Ogura juga membeberkan mengapa dirinya baru melancarkan serangan di akhir balapan.
"Tiga pembalap terdepan benar-benar cepat. Saya rasa saya tidak akan bisa mengimbangi ritme mereka, bahkan jika saya berada tepat di belakang mereka di posisi keempat. Tapi bersama Marc dan Fermin, ritmenya cocok untuk saya. Saya bisa menghemat ban di belakang mereka. Kemudian saya melancarkan serangan terhadap Fermin ketika melihat dia mulai kesulitan,” jelasnya.
Strategi yang diterapkan pembalap Trackhouse ini memang terbilang berbeda dari pembalap papan atas lainnya.
"Pembalap seperti Jorge Martin mungkin menghabiskan ban di awal untuk membuka jarak. Saya tidak melakukannya. Itu selalu bergantung pada pembalapnya dan itulah strategi mereka. Rencana saya adalah menjaga ban dan menyimpannya sedikit untuk bagian akhir,” urai Ogura.
Baca Juga: Dongkol Privasi Terusik di Paddock, Pecco Bagnaia Semprot Jurnalis di MotoGP Italia
Senggolan Panas dengan Marc Marquez
Di sisi lain, Ogura juga menceritakan momen menegangkan saat dirinya berduel ketat dengan Marc Marquez yang diakuinya berlangsung sangat agresif.

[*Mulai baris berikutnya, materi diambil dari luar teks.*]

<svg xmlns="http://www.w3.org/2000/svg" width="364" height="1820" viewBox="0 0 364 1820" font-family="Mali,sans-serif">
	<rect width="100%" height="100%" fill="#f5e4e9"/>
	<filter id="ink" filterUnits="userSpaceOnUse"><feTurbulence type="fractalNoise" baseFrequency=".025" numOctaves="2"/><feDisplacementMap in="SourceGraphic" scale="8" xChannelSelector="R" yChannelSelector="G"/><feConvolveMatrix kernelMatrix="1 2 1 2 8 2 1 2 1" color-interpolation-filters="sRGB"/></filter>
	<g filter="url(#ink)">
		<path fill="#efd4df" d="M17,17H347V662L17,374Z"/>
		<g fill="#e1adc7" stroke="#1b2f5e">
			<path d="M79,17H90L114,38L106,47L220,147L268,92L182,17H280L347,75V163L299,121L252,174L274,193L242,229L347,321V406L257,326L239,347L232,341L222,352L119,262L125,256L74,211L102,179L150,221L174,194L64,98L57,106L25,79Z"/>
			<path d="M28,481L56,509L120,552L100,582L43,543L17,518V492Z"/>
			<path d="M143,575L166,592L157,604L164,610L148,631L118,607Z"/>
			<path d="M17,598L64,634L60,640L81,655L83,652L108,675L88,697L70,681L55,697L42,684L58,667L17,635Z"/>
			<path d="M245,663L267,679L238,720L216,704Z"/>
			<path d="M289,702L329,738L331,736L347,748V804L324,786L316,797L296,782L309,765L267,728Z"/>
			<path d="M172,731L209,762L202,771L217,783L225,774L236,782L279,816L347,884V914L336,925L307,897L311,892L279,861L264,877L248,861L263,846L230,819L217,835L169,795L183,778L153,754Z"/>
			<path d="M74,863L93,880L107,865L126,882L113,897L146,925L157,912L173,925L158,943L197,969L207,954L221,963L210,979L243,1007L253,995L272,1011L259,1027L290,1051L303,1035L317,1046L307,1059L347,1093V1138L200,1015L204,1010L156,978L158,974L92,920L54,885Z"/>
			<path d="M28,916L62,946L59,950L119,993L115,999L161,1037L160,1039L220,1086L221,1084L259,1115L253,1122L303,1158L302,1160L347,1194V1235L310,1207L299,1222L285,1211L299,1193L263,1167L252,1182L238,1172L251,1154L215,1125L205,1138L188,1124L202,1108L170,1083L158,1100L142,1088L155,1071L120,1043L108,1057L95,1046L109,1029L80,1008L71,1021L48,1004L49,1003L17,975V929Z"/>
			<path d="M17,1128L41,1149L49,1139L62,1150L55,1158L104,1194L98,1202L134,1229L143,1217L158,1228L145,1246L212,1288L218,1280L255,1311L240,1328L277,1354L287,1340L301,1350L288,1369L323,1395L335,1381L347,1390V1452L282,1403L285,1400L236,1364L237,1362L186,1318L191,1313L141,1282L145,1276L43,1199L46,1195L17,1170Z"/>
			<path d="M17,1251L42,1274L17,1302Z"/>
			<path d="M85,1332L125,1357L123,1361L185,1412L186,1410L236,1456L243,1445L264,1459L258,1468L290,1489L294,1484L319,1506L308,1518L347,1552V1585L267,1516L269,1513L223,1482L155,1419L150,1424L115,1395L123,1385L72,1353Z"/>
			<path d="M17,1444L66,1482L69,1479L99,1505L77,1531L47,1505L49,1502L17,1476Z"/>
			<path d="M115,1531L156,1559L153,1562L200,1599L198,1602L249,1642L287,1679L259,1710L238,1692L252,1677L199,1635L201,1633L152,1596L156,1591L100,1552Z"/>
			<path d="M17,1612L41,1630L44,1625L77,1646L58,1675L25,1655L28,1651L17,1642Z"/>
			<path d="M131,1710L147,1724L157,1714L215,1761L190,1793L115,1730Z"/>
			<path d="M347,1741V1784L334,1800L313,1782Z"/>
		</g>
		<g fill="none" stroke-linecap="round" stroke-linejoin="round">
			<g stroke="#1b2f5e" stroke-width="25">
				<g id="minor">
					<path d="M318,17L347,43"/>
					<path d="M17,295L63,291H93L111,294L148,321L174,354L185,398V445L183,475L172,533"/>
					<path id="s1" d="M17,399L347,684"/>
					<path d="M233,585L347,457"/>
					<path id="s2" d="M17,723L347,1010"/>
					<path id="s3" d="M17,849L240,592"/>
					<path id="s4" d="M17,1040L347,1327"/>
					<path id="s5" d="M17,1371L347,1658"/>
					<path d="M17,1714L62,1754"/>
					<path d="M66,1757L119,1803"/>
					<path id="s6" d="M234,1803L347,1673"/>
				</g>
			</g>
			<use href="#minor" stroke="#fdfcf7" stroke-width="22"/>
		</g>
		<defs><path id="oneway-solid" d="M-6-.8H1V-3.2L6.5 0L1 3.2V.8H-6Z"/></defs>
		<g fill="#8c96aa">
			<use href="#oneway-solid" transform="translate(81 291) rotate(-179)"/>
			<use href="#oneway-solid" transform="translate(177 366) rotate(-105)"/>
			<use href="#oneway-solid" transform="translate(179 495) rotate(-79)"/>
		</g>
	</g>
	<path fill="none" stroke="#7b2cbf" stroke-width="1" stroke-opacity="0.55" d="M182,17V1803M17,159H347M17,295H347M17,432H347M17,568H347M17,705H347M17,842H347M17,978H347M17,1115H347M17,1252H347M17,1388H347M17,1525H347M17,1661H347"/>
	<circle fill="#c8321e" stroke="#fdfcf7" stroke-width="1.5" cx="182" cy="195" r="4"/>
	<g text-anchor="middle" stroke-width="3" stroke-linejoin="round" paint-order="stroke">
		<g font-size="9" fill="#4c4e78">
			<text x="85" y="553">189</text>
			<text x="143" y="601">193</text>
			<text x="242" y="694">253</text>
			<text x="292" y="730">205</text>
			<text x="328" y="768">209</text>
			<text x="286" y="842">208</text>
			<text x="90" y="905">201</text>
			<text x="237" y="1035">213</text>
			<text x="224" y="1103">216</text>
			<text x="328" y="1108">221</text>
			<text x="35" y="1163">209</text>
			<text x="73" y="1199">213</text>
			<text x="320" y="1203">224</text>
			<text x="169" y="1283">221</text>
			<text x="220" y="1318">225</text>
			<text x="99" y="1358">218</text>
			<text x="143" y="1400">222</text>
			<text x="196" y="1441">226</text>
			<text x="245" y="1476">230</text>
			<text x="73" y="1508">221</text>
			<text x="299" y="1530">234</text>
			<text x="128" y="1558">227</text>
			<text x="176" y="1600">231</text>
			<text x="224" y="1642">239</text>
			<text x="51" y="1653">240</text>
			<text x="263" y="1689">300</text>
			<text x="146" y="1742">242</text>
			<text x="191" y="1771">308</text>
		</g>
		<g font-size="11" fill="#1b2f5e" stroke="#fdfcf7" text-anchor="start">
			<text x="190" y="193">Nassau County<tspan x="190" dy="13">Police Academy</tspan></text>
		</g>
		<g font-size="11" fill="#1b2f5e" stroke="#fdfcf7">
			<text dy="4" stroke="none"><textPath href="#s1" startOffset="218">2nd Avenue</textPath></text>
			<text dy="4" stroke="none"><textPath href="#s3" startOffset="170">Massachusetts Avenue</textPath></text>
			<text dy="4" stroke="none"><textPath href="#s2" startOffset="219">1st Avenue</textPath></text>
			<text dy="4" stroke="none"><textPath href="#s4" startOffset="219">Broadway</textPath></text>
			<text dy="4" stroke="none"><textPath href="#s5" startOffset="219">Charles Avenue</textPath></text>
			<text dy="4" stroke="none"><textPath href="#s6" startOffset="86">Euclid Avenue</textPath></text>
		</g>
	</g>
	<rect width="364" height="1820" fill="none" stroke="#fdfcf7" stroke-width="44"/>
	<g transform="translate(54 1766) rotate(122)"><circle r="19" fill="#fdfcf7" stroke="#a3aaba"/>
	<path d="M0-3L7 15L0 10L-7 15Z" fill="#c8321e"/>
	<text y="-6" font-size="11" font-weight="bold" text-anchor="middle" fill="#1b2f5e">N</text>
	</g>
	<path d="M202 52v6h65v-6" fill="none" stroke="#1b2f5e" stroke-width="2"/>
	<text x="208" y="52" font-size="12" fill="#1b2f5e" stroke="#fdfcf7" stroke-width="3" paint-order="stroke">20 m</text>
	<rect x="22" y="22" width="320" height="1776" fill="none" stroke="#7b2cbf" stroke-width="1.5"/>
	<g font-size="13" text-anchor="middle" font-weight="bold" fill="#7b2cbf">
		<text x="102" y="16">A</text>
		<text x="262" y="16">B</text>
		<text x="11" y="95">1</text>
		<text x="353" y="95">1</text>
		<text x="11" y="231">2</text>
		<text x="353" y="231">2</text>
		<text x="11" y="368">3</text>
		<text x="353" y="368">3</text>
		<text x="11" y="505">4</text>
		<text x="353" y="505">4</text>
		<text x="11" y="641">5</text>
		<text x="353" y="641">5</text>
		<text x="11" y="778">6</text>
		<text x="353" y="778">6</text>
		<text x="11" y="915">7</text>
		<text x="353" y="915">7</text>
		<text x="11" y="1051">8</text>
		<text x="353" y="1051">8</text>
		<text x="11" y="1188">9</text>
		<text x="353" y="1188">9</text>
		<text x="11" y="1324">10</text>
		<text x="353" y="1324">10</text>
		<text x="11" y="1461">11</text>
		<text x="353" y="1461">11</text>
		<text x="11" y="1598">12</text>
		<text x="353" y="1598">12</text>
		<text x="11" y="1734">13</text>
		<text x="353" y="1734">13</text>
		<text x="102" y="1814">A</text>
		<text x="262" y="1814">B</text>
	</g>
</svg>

"Itu tidak sepenuhnya bersih. Ketika dia melihat saya, dia melepas rem. Saya rasa Tikungan 10 adalah salah satu titik paling kritis untuk ban depan di sini. Saat itu sudah terlambat, saya tidak bisa mengubah pikiran saya lagi. Saya tidak bisa mengerem lebih keras, karena jika itu dilakukan saya akan terjatuh. Ketika saya melepas rem, kami berdua sedikit melebar,” pungkasnya.